I was first exposed to the change pyramid in 2013 and still think of it often. I’ve had a fascination with how people interact with change and what makes it succeed or fail. I firmly believe that organizational change approaches for Agile transformations (or any effort) need to be flexible and responsive while allowing stakeholders, change agents, and change participants to pragmatically start from where they are. Many organizations want to change the culture. That’s a step in the right direction—getting warmer! But they focus on processes—getting colder. Processes are dynamic and change often. Culture is a behemoth that can outlast the cleverest of tactics.

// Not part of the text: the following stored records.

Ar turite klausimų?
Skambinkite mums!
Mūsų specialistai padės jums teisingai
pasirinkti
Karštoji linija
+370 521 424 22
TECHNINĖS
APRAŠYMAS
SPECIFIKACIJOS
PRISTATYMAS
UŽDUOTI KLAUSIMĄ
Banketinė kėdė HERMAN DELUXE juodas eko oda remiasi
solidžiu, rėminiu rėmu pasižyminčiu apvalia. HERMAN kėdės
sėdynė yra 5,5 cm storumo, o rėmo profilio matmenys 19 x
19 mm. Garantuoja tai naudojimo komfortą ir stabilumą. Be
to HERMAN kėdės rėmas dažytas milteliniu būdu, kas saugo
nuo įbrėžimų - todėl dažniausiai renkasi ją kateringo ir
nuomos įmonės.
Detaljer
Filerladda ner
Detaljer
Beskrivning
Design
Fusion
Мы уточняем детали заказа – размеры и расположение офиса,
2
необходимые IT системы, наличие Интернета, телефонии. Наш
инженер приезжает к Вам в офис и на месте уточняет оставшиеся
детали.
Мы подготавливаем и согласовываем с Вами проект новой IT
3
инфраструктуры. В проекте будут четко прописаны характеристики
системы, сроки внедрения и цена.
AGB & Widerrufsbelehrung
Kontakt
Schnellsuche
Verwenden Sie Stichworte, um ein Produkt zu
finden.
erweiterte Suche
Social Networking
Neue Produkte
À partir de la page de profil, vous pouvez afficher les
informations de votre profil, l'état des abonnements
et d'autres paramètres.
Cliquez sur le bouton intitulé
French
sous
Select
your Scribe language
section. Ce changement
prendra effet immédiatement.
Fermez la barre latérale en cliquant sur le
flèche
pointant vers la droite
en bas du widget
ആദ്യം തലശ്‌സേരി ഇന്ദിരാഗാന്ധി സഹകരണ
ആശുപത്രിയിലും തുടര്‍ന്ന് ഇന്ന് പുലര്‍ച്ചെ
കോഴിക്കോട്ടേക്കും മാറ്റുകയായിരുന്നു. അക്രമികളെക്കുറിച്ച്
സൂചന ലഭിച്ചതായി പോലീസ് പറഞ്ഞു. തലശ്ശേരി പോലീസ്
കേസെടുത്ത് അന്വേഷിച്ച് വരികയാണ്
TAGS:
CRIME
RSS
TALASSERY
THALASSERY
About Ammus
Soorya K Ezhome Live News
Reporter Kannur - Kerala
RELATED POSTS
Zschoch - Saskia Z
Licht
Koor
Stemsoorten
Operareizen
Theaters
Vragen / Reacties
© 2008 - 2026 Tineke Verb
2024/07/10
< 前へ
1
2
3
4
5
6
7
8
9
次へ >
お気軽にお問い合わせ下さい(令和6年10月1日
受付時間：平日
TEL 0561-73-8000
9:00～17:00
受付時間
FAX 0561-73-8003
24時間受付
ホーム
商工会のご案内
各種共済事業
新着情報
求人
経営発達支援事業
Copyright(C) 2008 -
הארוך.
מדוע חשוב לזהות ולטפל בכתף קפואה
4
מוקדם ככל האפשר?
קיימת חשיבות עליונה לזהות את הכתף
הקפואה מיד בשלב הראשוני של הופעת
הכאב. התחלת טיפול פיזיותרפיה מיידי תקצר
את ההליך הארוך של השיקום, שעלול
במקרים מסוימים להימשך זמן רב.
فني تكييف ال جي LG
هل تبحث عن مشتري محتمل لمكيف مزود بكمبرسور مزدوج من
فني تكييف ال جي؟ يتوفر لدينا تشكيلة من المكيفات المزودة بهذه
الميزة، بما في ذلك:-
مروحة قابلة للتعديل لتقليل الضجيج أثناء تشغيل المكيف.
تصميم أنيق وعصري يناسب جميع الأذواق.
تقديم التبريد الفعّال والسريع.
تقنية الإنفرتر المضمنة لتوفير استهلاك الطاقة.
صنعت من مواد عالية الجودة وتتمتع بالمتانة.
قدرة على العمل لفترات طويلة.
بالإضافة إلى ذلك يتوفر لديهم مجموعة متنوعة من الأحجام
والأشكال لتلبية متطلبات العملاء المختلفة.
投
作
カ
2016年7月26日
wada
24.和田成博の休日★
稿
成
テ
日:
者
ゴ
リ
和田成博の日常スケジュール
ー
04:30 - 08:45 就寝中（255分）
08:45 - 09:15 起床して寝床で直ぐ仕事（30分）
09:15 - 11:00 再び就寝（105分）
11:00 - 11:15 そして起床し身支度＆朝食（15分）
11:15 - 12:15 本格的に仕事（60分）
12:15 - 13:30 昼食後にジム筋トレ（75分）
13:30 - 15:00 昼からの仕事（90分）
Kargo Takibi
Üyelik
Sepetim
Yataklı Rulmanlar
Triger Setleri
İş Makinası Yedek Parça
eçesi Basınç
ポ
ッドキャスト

In 2014, I spoke at the Global Scrum Gathering about the concept outlined in this pyramid. In essence, if you want to change the culture, you have to start by creating new experiences. What people experience builds their belief system (hot pan = ouch). Someone’s beliefs determine how they will act (hot pan = ouch = don’t touch). The sum of a group’s, department’s, or organization’s actions establishes a culture. So, rather than focusing on changing processes, which can result in severe resistance, try to create new experiences for employees. Demonstrate to them that they are capable of achieving something new. Help them connect the dots on how an iterative approach could help solve their most pressing problems. The result of the session at the Scrum Gathering was a packed room with attendees standing along the back and side walls. We were met with a standing ovation, which completely took me off guard, but it made me realize that we might be onto something.
Therefore, I now approach change through an Agile Experimentation Framework. I’ve found that this framework can be applied from a single team up to an enterprise. The Agile Experimentation Framework is simply this:
- Identify the opportunity
- Build an actionable hypothesis
- Quantify how you will measure success
- Set a timebox
- Measure the results
- Accept, reject, or pivot on the results.
How does this relate to the change pyramid, though? Actionable experiments tap into an employee’s growth mindset by making them a part of the problem-solving process. Presenting an employee with a process change has a much higher likelihood of being met with resistance if their experiences and beliefs don’t align with what is being proposed. Approaching it as an experiment can relieve apprehension for someone who is not open or aligned with a process change. Setting a timebox and measures for the experiment affords a legitimate option to “revert” or to keep inspecting and adapting with precision.
I believe that establishing an experimentation framework is an effective way to accelerate work culture advancement that will support visionary ways of working.